I’ve written before of books I’ve touched and lost—and just yesterday another one arrived in the mail—Harry Callahan’s Water’s Edge. It was published in 1980—not a good year for me, economically—I started graduate school, back in the day when starvation was considered to be a motivating force for students to work hard and finish quickly. I can’t remember where or when I held the book, but it left memories, not so much of individual photographs (although a handful I remember clearly after all the years), but of a sense of clarity and simplicity that seemed to permeate the book.
When the book arrived in the mail, I inspected my copy—a dust jacket scuffed and torn—with the price clipped and a few stray marks on the pages—but the binding tight—a good copy.
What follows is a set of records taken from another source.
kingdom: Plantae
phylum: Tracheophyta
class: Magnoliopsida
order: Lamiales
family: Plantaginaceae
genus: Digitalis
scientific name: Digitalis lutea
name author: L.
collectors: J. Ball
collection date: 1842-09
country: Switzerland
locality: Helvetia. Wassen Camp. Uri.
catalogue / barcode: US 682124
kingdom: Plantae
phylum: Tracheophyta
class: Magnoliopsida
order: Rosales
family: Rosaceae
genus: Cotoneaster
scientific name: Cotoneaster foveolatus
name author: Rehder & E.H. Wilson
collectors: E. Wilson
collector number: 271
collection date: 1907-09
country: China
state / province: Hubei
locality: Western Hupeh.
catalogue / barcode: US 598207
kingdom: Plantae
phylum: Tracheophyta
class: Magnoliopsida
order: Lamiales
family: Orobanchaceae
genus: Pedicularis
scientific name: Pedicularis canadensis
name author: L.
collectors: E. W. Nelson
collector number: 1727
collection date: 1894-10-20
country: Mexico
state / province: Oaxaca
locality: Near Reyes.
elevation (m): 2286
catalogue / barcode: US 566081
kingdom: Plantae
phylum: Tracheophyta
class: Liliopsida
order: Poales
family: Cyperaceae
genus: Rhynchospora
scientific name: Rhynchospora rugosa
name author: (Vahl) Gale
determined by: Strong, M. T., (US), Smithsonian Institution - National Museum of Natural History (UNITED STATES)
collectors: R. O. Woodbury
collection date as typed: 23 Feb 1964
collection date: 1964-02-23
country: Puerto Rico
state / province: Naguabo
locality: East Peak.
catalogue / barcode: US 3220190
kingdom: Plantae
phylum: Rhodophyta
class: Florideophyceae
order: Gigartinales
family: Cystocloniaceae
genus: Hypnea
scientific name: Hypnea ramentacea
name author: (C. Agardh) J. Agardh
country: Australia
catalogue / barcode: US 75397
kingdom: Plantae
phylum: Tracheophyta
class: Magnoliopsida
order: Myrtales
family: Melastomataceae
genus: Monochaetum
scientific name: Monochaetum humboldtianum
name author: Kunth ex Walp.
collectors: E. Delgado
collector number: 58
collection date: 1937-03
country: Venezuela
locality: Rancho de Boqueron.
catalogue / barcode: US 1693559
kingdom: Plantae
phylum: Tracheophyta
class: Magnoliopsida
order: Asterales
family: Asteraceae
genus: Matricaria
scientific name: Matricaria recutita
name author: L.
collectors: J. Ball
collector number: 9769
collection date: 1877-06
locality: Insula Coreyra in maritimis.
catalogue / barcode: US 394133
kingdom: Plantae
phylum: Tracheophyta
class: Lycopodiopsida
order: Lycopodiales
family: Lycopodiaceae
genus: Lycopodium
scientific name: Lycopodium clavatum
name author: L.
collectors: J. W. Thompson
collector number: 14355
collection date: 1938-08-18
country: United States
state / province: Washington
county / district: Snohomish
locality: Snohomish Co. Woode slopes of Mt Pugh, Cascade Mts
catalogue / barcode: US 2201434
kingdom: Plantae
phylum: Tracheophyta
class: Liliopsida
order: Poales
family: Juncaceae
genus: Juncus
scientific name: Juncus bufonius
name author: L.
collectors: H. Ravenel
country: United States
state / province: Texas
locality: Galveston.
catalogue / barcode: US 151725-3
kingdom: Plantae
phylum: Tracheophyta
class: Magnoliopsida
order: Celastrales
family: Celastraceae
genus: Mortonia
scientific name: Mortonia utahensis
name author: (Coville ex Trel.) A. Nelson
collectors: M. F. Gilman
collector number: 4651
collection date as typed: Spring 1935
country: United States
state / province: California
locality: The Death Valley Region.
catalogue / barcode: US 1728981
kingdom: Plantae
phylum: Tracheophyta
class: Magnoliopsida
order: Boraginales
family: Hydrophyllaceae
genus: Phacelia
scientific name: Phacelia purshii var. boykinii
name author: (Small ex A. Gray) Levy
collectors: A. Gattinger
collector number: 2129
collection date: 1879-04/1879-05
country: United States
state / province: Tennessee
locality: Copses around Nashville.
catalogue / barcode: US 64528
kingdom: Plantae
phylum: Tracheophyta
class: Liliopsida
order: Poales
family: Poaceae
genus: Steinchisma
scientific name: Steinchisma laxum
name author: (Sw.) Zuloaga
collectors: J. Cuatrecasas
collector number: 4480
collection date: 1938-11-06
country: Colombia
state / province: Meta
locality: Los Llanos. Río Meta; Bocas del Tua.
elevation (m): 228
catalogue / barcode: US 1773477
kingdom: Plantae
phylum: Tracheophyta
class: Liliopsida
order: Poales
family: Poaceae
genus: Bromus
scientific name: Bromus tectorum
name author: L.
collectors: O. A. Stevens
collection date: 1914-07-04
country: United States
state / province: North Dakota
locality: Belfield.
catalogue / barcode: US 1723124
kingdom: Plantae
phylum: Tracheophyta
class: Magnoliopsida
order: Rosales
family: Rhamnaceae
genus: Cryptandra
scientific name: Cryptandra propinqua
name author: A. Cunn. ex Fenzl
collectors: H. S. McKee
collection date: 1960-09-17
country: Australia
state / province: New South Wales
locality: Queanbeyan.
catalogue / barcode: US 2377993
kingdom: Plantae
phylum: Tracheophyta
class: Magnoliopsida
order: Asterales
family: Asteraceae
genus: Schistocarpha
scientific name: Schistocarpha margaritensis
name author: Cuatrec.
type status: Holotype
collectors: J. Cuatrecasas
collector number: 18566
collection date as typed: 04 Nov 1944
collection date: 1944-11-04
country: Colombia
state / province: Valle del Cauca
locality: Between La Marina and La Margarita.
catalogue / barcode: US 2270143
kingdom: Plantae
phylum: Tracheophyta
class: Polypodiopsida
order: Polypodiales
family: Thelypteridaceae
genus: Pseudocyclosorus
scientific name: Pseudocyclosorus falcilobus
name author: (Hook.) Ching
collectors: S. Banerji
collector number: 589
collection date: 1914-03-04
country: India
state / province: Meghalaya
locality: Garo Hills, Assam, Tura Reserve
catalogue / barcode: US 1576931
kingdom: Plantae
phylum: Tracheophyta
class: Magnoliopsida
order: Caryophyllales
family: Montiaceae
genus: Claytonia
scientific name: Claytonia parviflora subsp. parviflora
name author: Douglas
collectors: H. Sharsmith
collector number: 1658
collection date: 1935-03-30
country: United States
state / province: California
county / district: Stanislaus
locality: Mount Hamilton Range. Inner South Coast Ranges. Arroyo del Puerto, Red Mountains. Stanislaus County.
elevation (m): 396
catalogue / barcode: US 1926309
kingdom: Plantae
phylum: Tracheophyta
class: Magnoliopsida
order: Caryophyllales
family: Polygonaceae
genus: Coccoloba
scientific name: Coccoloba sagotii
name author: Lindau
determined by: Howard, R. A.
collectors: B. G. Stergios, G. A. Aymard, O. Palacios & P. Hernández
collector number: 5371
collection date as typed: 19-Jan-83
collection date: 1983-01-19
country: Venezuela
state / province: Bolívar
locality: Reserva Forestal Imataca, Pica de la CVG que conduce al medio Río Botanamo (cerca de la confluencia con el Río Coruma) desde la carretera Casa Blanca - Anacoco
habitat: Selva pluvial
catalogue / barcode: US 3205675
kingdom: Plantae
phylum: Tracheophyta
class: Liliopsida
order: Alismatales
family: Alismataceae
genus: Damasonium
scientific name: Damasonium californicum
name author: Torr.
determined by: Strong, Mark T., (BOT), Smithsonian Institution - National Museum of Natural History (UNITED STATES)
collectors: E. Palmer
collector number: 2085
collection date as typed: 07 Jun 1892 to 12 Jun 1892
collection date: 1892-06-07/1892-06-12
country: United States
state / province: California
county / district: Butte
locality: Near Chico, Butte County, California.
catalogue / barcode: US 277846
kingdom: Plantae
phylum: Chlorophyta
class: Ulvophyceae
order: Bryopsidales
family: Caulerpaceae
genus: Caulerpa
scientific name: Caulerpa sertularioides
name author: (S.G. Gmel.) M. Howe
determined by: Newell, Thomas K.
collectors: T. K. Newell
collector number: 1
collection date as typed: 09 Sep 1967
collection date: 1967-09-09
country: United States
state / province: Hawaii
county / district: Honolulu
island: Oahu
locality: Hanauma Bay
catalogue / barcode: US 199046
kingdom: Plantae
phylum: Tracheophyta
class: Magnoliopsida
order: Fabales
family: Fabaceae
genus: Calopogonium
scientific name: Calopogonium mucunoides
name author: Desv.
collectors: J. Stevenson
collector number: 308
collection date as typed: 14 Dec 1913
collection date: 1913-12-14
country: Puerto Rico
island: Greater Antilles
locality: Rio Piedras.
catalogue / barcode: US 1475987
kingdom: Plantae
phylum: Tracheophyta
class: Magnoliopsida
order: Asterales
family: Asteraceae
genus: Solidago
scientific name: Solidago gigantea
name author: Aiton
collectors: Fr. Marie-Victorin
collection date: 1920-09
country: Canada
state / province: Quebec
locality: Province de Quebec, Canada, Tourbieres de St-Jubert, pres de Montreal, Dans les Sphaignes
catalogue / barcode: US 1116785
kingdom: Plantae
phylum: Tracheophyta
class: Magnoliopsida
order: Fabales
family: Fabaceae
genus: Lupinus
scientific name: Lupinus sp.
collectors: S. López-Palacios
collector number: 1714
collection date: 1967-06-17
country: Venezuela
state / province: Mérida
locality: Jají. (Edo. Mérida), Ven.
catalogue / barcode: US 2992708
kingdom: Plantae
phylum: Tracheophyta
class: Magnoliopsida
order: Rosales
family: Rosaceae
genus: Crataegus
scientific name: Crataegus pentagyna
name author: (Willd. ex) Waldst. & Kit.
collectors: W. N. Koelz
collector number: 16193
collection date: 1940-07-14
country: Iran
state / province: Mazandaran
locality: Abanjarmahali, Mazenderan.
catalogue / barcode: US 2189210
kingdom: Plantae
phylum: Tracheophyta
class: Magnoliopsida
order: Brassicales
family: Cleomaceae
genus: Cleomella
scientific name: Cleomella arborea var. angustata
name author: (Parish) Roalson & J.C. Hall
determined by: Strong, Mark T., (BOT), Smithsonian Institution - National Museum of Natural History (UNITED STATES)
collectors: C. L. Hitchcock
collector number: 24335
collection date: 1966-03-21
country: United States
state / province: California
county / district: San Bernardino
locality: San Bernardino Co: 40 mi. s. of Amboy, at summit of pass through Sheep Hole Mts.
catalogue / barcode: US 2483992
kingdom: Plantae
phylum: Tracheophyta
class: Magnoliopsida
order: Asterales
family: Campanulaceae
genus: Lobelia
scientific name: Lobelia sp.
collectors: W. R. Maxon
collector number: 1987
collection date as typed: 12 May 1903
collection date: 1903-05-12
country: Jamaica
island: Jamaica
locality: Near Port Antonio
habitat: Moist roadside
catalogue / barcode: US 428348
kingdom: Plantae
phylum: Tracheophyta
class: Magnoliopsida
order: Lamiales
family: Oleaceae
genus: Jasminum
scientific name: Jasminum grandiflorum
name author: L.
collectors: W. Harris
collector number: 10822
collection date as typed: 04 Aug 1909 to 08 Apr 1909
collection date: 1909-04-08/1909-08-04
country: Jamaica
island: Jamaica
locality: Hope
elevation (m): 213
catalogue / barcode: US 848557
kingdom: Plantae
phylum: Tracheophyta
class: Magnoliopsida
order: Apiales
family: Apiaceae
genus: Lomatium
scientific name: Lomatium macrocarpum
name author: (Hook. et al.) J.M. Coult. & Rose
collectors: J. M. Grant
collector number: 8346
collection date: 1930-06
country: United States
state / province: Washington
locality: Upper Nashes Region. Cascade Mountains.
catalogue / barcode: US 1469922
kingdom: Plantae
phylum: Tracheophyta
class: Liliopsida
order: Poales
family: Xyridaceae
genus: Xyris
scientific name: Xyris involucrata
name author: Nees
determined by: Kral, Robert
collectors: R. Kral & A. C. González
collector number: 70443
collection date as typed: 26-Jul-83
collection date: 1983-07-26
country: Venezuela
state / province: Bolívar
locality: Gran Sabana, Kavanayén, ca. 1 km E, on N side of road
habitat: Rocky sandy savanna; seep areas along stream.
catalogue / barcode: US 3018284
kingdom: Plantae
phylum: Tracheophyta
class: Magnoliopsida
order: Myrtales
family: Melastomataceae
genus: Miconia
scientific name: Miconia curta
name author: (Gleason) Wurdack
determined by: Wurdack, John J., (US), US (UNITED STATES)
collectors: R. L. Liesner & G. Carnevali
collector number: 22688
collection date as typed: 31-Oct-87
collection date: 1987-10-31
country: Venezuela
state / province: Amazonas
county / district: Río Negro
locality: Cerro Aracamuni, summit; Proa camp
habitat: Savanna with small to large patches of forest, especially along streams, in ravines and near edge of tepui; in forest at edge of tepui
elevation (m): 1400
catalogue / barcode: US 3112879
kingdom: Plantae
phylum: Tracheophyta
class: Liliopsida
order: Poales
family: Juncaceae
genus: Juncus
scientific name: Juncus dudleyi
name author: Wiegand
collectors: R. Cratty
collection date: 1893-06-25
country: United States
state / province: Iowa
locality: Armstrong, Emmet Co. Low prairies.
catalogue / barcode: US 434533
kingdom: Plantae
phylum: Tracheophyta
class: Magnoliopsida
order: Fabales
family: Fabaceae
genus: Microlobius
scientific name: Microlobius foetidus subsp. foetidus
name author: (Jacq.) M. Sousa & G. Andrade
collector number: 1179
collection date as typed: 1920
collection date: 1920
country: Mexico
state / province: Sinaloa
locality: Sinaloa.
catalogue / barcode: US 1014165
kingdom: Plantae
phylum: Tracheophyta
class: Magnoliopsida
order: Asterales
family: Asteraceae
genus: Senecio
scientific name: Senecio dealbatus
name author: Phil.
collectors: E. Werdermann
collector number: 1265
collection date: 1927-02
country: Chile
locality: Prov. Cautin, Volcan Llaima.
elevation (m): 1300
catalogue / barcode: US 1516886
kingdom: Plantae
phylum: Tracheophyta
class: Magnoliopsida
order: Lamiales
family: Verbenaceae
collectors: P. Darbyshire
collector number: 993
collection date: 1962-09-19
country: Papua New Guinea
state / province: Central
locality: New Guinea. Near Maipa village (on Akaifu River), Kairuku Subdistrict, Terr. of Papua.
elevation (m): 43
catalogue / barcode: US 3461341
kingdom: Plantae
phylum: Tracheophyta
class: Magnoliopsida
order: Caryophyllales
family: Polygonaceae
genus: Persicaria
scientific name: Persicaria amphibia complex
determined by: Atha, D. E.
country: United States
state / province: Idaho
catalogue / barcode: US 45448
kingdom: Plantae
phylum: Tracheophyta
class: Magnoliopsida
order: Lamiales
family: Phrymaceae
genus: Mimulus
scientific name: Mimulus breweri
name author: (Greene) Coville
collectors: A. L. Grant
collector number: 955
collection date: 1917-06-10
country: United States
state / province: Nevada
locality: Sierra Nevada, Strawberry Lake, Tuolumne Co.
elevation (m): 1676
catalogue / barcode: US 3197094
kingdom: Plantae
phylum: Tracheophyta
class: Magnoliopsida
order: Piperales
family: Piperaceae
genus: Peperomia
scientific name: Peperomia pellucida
And then I started looking at the pictures—simple and clear—somehow the book has a perfect tone and rhythm.
Callahan manages to make photographs of such simple power that they take your breath away. There are empty beaches, and there are beaches with swimmers. There are simple pictures of objects in the sand, and even simpler pictures of just sand. There are pictures of his wife Eleanor, sometimes clothed and sometimes not, that speak to the joy of being alone in a place with a lover. Always there is a sense of care in looking, in the joy of translating a simple human moment into a beautiful photograph, even (or especially) in scenes so common that they seem to have no subject except for time and light and space.